ASSIGNED TASK =
The answer must give back every line of the data exactly, with no pictures.

BEGIN EXTRACTED DATA

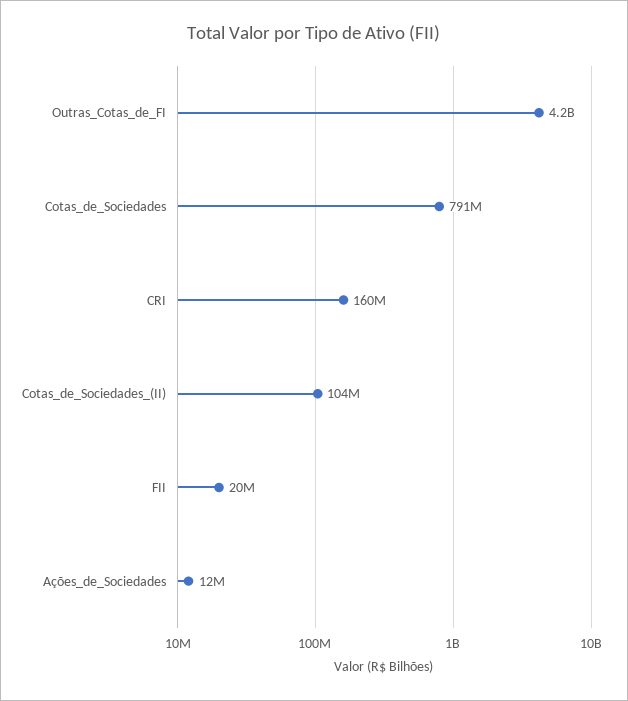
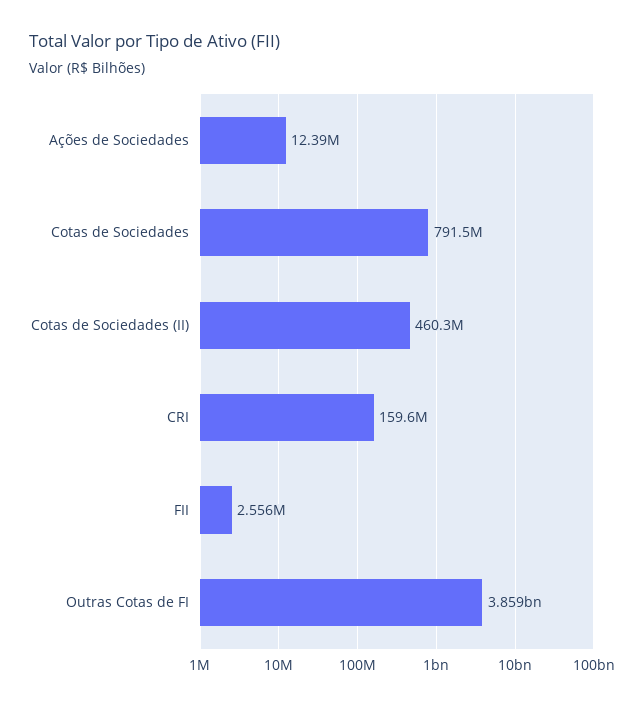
  {
-   "Outras_Cotas_de_FI": 4200000000,
+   "Outras_Cotas_de_FI": 3859000000,
    "Cotas_de_Sociedades": 791500000,
    "CRI": 159600000,
-   "Cotas_de_Sociedades_(II)": 104000000,
+   "Cotas_de_Sociedades_(II)": 460300000,
-   "FII": 20000000,
+   "FII": 2556000,
    "Ações_de_Sociedades": 12390000
  }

END EXTRACTED DATA

EXERCISE RESPONSE =
  {
-   "Outras_Cotas_de_FI": 4200000000,
+   "Outras_Cotas_de_FI": 3859000000,
    "Cotas_de_Sociedades": 791500000,
    "CRI": 159600000,
-   "Cotas_de_Sociedades_(II)": 104000000,
+   "Cotas_de_Sociedades_(II)": 460300000,
-   "FII": 20000000,
+   "FII": 2556000,
    "Ações_de_Sociedades": 12390000
  }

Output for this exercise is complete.